Rewrite the data starting at the line that has "like gal 30000" and stopping after the last line, changing "water meter" to "flow meter" and leaving everything else as it is. Leave out the pictures.

============================================================

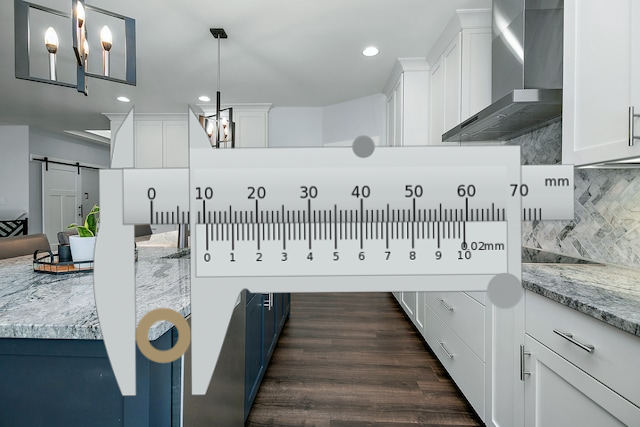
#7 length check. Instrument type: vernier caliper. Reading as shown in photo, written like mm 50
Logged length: mm 10.5
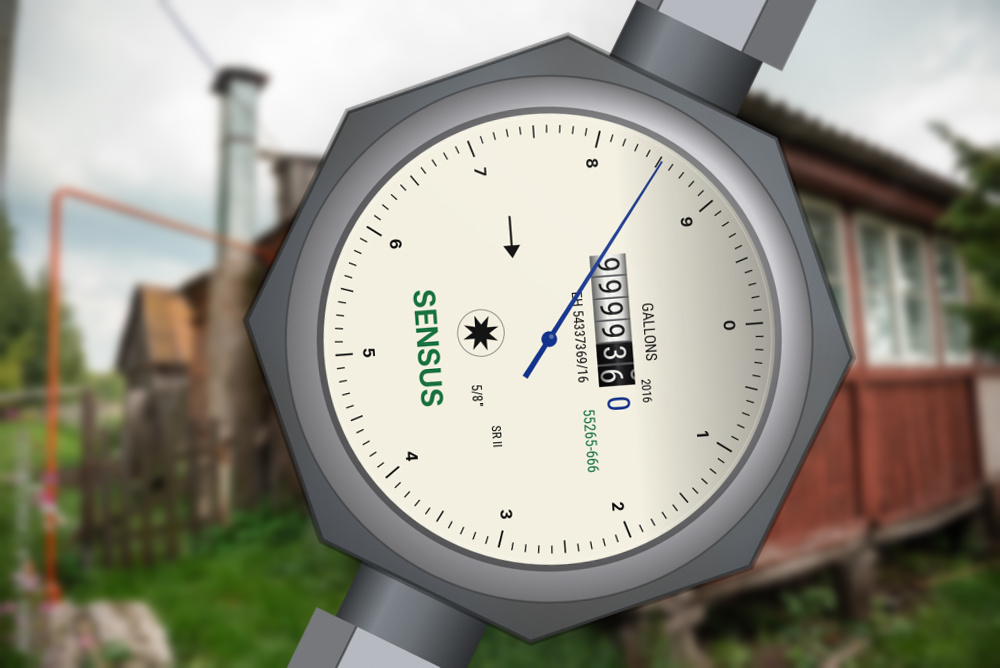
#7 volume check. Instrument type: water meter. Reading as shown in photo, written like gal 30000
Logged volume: gal 9999358.5
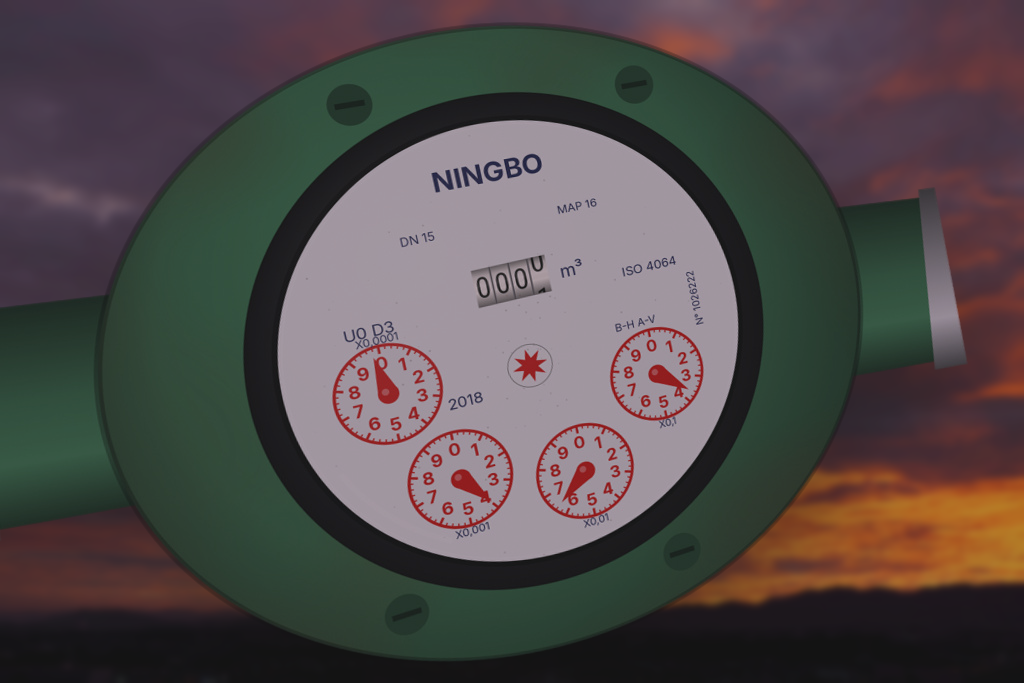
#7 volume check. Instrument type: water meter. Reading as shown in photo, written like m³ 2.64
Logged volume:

============================================================

Answer to the exercise —
#7 volume check. Instrument type: flow meter. Reading as shown in photo, written like gal 30000
Logged volume: gal 9999358.5
#7 volume check. Instrument type: flow meter. Reading as shown in photo, written like m³ 2.64
Logged volume:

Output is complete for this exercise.